As the fifth hole, it comes at a juncture in an 18-hole round where one’s scorecard hasn’t reached any level of maturity – under normal circumstances, the GP isn’t much more than one or two above or below par at this point, and in taking the chance at an eagle, should disaster strike, not a whole lot has been lost as there are still 13 holes remaining to fix things, or at least un-wreck them. Soooo, hell yes, bombs away!
However, should number five come later in the round, maybe number 15 or 16, the GP’s outlook on things could well be entirely different depending on how things have been going to that point. But for now, finding oneself stuck behind a tall stand of trees ain’t great, leaving the GP to ruminate over the old saw that you should aim not only so your good shots wind up okay, but that your middlin’ to lousy ones should as well, à la what Modleski has been trying to steer us to do.
Sneaky par four and the Golden Bell
Let’s move on to the number six tee, where a relatively short, sneaky par four, heading back in the direction whence came number five, stands before us. The sixth, from the tee, looks up a fairway that gently rises in elevation but no so much that those teeing off fail to notice the bunkers to the left and right, positioned pretty much at the length a NSGP would be looking for his tee shot to come to rest in a not-so-generous yet not-so-penurious expanse of a fairway that, we might add, slopes off to the left towards the tree line. Yes, but guess what the NSGP sees? That’s right.

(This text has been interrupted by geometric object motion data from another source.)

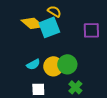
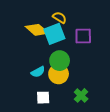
purple square: (91, 30) -> (83, 36), moved
green circle: (67, 64) -> (60, 61), moved

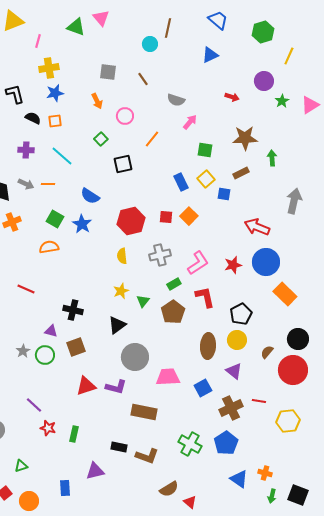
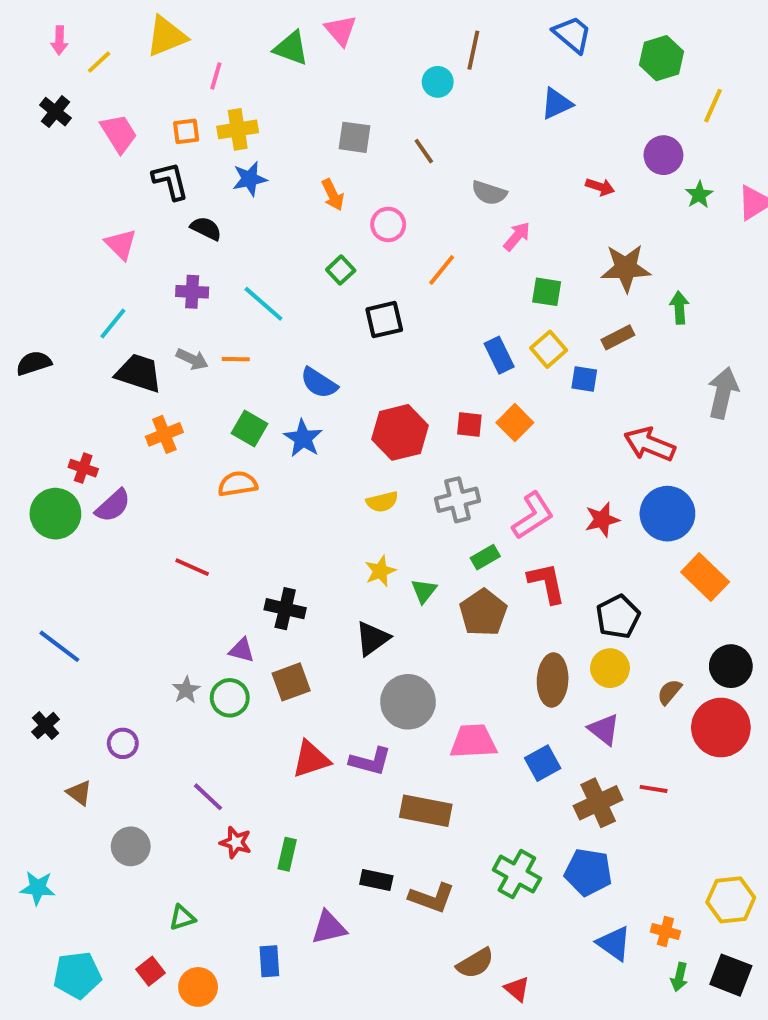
orange square: (55, 121) -> (186, 131), moved
yellow semicircle: (122, 256) -> (382, 502), turned -98
yellow hexagon: (288, 421) -> (731, 900), moved
blue pentagon: (226, 443) -> (588, 872), turned -30

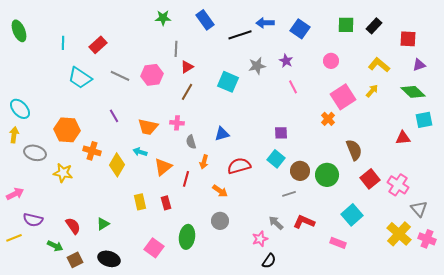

At the same time, the GP sees none of that – his big issue arises on the approach shot, with a green fronted by another pair of bunkers that slopes toward the back, and the left side sinks out of sight, all stuff he might consider when back at the tee. Modleski does, for a split-second. Then what? “On six, I’d say, when in doubt, hit it as far up there as you can, then figure it out.”
While a par-three hole didn’t enter today’s discussion, it’s hard to overstate how integral good, playable ones are to the overall design of an 18-hole course. A kindergartner could tell you an 18-hole golf course simply composed of par fours and fives chasing each other up, down, and all around is bound to get stale quickly. Ideally, interspersed are four and no more than five par-threes, varying in length as a means of forcing the player to deploy a different club on each.
For those harboring the misconception that a par-three hole simply cannot be all that diabolical, if there’s one all golf fans know, it’s number 12, known as the Golden Bell – the shortest hole on the course, and famously, at times, its most dangerous – at Augusta Country Club, from which every spring the Masters tournament unfolds on our TV screens. Golf Monthly, in detailing what the 12th can do to a player’s psyche, brings us the tale of two-time Masters winner, Bubba Watson and the 10 he produced in 2013’s final round:
“How did he make 10? Well, he holed a 15-footer to avoid an 11! Analyze Bubba’s 10 in depth, though, and it pretty much sums up everything that can go wrong on The Golden Bell: tee-shot into Rae’s Creek, third shot from the fairway into Rae’s Creek, fifth shot from the fairway into the back bunker, sixth shot from the bunker back into Rae’s Creek, eighth shot from the back bunker played out almost sideways to avoid a potential repeat, ninth shot chipped 15 feet past the hole, and 15-footer holed for 10.”